***** Texto de lectura *****

Líbano-Israel: tan cerca, tan lejos

Oriente Medio

Kefarkela y Metula son dos pueblos separados por un muro, una guerra y tres complicadas fronteras en Oriente Medio

People look at destruction in the Lebanese side of the border during a tour in the northern Israeli border town of Metula, on January 7, 2025, after a ceasefire took effect on November 27 after, two months of full-blown war between Israel and Hezbollah. (Photo by Jalaa MAREY / AFP)

Edificios bombardeados de Kefarkela, en el Líbano, vistos desde Metula, en el lado israelí de la fronteral

Jalaa Marey / AFP

Kefarkela y Metula están condenadas a mirarse a los ojos.

En el lado libanés, las ruinas de los bombardeos apuran los metros de país hasta apoyarse en la línea fronteriza. Entre los escombros se ve con claridad “el otro lado”, los chalets con tejado a doble vertiente y perfectamente alineados del pueblo vecino, ya en Israel. Entre ambos pueblos, discurren el muro fronterizo y una torreta con soldados israelíes que permanece en suelo enemigo, a pesar del alto el fuego firmado entre ambos países el pasado noviembre. Una frontera que lleva cerrada –a excepción de algunos casos gestionados por las fuerzas de la ONU– desde el 2006, tras la primera guerra entre la milicia chií y sus vecinos del sur.

“Lo que no han destruido las bombas ha sido demolido con dinamita”, asegura el alcalde de Kefarkela, Mohamed Hassanshid, mientras escala la montaña de cascotes que solía ser su casa. La ofensiva terrestre israelí, que empezó el 1 de octubre del 2024 y cuya retirada completa no fue efectiva hasta febrero, ha dejado un gran número de localidades libanesas arrasadas y a la espera de que Hizbulah –o su benefactor, Irán– pague su reconstrucción. “Nunca podremos confiar en ellos”, dice el alcalde, en referencia sus vecinos israelíes. “Reconstruiremos todo una y otra vez, para que sepan que nunca nos marcharemos”.

*****

### Tarea indicada 1
Copie literalmente el fragmento del texto sobre Kefarkela y Metula que comienza en "Kefarkela y Metula son" y termina en "MAREY / AFP)".
### Tarea indicada 2
Responda a las siguientes preguntas según el texto sobre Kefarkela y Metula:
(a) ¿Desde qué año permanece cerrada la frontera?
(b) ¿Cómo se llama el alcalde de Kefarkela?
(c) ¿En qué fecha empezó la ofensiva terrestre israelí?

***** Información proporcionada *****

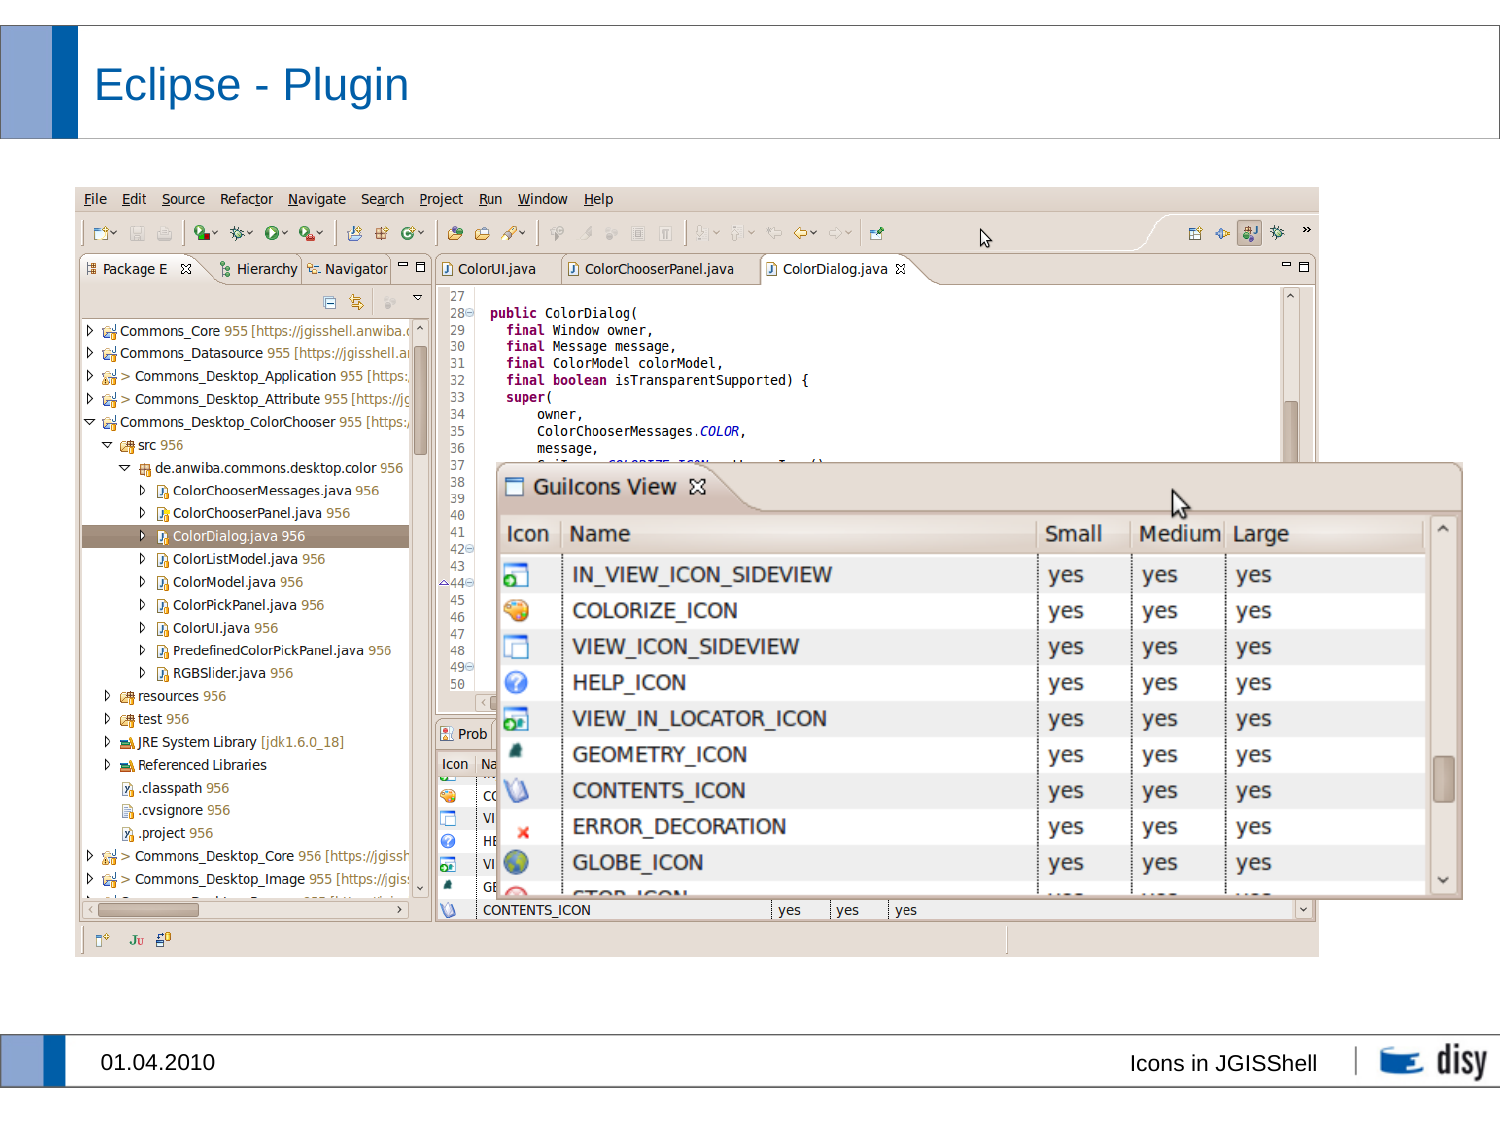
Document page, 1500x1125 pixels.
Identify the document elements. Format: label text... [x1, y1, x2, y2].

picture [75, 187, 1463, 957]
picture [0, 1034, 1500, 1088]
picture [0, 25, 1500, 139]
title Eclipse - Plugin [79, 40, 1459, 125]
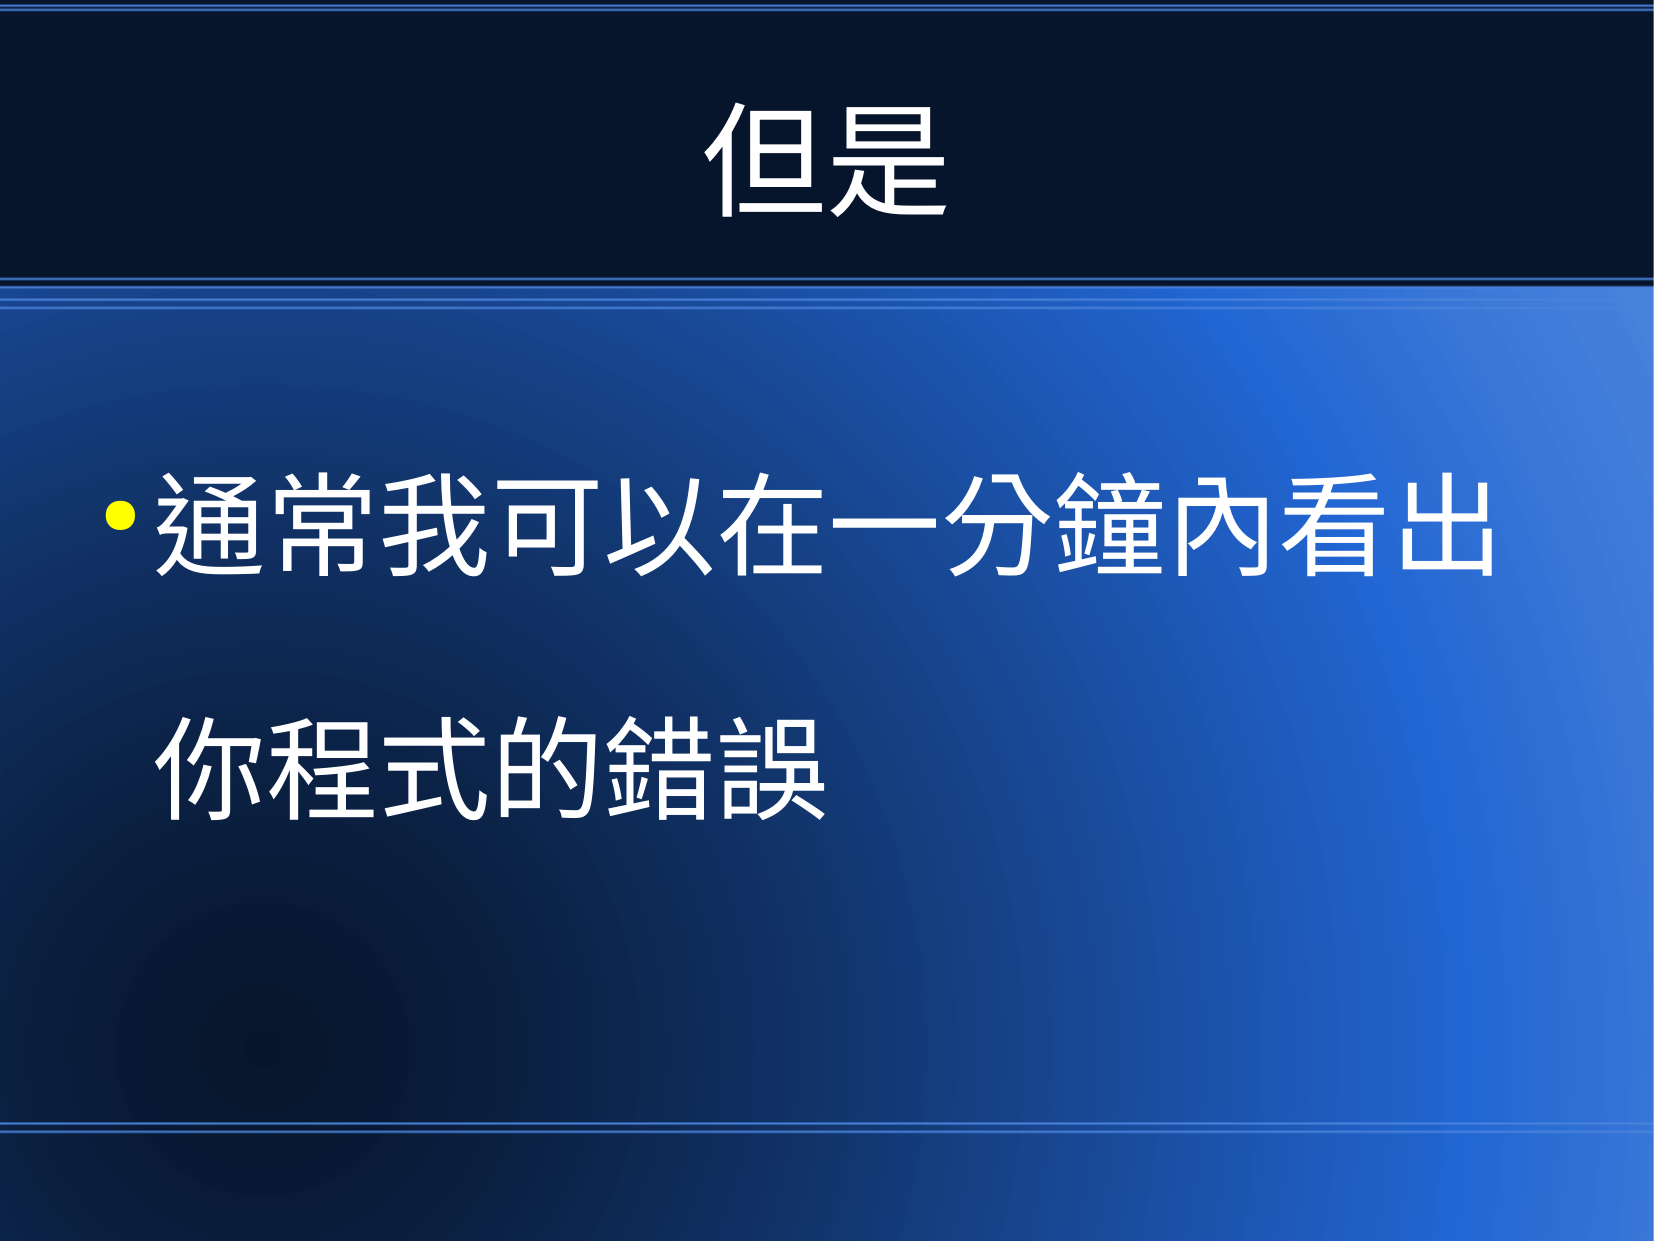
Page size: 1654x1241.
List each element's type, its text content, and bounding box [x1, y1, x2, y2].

picture [0, 0, 1654, 1241]
list 通常我可以在一分鐘內看出你程式的錯誤 [82, 355, 1571, 1241]
title 但是 [82, 49, 1571, 257]
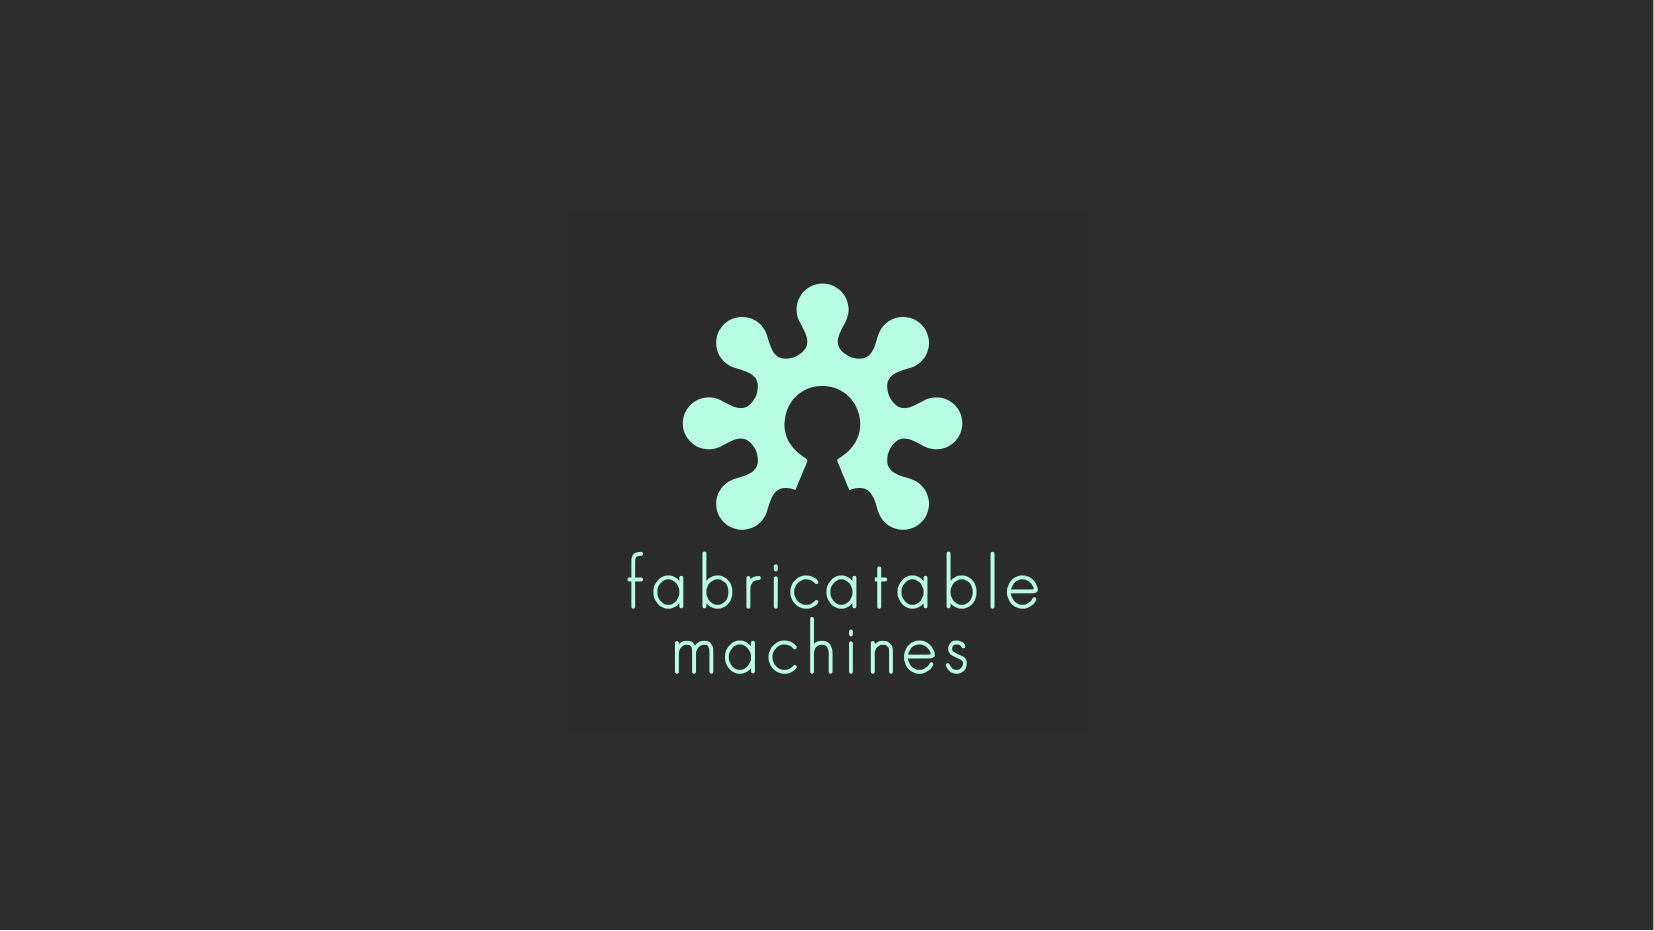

*****

### Respuesta completa 1
Kefarkela y Metula son dos pueblos separados por un muro, una guerra y tres complicadas fronteras en Oriente Medio

People look at destruction in the Lebanese side of the border during a tour in the northern Israeli border town of Metula, on January 7, 2025, after a ceasefire took effect on November 27 after, two months of full-blown war between Israel and Hezbollah. (Photo by Jalaa MAREY / AFP)

### Respuesta completa 2
(a) Desde el 2006.
(b) Mohamed Hassanshid.
(c) El 1 de octubre del 2024.